You probably don't want to dip too far below the 3 million mark IMO because you're patient pool (while viable), is not only limited to people who need and can also afford endodontic therapy, you're also putting in the twist to focus on a younger pt. population. You probably want to be in an affluent area where parents understand and appreciate vital pulp therapy, which may take some outreach on your part to local GPs, pediatric dentists, and even older endodontists.

You could join a large group of endodontists with an established referral base and focus exclusively on kids within the practice. Or - what I would try to do if in your position, buy into a large group practice of pediatric dentists and orthodontists. There, you would perform endo on permanent teeth while patients are awake if they can tolerate it or under sedation if they are not cooperative.

Best of luck!

Thanks for weighing in.
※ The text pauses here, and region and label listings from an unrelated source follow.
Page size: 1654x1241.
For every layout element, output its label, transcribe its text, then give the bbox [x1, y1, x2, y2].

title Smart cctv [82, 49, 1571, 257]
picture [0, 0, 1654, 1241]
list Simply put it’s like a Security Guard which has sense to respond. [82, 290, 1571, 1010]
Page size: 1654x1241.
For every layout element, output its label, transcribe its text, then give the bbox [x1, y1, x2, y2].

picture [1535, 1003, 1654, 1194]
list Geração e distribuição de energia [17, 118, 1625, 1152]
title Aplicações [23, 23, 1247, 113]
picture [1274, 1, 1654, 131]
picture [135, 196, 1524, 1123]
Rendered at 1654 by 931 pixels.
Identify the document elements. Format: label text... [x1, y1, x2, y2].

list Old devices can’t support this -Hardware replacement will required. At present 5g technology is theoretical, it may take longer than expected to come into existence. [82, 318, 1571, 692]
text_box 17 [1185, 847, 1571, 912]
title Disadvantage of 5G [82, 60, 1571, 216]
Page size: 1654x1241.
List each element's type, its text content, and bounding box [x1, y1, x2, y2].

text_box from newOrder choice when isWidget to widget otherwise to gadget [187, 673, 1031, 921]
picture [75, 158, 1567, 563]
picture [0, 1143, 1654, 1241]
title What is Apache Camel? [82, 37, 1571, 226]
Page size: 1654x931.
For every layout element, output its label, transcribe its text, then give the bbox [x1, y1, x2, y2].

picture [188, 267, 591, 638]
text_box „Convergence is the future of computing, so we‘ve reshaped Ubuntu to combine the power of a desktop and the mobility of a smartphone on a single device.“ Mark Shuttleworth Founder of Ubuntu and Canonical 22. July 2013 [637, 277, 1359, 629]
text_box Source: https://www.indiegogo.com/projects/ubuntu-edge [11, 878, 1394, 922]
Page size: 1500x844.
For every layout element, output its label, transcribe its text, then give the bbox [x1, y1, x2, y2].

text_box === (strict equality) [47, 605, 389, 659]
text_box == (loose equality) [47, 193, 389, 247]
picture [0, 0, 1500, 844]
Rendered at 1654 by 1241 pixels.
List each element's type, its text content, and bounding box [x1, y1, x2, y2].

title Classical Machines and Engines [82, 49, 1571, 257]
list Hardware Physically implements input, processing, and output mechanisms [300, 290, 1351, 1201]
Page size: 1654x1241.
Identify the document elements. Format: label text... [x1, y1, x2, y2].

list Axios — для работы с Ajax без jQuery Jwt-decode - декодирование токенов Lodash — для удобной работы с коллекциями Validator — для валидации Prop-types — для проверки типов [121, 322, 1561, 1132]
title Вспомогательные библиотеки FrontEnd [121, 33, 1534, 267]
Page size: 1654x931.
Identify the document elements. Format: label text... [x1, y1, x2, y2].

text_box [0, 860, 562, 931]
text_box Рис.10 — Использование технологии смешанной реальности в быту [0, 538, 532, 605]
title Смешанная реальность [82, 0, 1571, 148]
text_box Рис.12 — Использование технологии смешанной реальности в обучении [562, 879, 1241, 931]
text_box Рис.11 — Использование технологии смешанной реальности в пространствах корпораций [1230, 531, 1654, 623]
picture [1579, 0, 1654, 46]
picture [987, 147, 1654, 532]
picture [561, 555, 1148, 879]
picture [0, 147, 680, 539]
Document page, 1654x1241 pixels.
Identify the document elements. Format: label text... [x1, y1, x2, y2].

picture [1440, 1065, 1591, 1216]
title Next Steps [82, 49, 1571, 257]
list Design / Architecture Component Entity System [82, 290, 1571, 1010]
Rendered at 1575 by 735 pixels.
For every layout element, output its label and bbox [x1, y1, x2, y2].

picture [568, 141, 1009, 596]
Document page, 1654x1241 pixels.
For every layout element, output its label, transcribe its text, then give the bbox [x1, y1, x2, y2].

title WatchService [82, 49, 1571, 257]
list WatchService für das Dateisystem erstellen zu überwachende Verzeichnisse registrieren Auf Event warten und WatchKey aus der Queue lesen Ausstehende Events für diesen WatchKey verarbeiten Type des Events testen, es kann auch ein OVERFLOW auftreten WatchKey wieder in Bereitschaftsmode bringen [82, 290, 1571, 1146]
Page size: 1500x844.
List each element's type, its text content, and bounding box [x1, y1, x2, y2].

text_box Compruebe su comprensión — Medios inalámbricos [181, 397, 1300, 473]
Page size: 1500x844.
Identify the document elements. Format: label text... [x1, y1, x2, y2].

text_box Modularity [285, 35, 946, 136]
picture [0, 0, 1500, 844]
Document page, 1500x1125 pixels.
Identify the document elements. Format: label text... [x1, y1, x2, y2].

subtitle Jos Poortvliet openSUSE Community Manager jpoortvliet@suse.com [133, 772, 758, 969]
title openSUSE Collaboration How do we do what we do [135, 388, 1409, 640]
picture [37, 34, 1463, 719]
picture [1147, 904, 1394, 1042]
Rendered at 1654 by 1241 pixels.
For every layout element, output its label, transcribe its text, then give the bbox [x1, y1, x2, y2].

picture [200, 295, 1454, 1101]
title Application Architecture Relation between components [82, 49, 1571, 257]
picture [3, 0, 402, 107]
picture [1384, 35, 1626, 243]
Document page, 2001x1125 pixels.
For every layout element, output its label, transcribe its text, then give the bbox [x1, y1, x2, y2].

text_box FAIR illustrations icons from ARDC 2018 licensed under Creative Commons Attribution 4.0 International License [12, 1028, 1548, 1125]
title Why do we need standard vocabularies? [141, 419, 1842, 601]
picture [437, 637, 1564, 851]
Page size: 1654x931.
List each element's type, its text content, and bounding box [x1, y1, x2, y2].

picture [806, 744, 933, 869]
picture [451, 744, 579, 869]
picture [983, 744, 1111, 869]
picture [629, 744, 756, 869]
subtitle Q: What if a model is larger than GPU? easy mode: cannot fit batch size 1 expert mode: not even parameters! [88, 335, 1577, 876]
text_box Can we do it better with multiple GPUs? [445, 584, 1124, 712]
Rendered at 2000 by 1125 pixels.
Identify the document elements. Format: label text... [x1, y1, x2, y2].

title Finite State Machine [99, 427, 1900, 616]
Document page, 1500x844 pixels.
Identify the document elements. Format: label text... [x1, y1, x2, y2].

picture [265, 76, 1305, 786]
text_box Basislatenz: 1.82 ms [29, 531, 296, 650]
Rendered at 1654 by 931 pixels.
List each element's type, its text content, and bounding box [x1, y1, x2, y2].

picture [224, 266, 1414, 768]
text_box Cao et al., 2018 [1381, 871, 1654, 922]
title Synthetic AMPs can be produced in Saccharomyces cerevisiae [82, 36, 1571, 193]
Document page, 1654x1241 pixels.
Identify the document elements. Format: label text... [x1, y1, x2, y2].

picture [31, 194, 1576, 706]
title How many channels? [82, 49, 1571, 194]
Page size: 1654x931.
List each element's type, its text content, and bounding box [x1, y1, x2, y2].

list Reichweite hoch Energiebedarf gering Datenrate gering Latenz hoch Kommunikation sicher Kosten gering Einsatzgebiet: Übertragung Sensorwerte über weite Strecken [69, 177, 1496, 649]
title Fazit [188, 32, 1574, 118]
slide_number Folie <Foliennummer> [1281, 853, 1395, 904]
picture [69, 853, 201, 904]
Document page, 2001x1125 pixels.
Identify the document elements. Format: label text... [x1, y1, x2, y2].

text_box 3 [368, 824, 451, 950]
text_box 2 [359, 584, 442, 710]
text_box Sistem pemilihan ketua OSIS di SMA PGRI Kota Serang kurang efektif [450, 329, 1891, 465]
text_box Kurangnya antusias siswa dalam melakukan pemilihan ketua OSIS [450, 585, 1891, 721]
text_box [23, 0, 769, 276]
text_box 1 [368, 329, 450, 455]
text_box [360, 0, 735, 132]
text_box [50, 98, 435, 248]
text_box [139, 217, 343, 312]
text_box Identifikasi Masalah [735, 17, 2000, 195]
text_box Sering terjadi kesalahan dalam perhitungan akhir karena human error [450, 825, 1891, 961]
All good points to consider. Definitely seems logical to broach the subject with pedo/ortho
 
After five years as a pediatric dentist, the speciality of endo (along with omfs) interest me even more due to the dynamic combo of skill sets that each discipline in combination would benefit the patient. The ability to provide sedation (preferably IV, would be paramount for most children < 10 years of age.
 
Well then there comes the debate as to how old your patient population are. You do not want to be doing pulpectomies on 5 years old or younger and have to put them asleep to accomplish this. I am sure you all know about the neruo implications over time.

It think this is a sticky niche because really we are trying to avoid sedation with young children as much as possible - but then again someone has to do it when it is necessary and it can be necessary.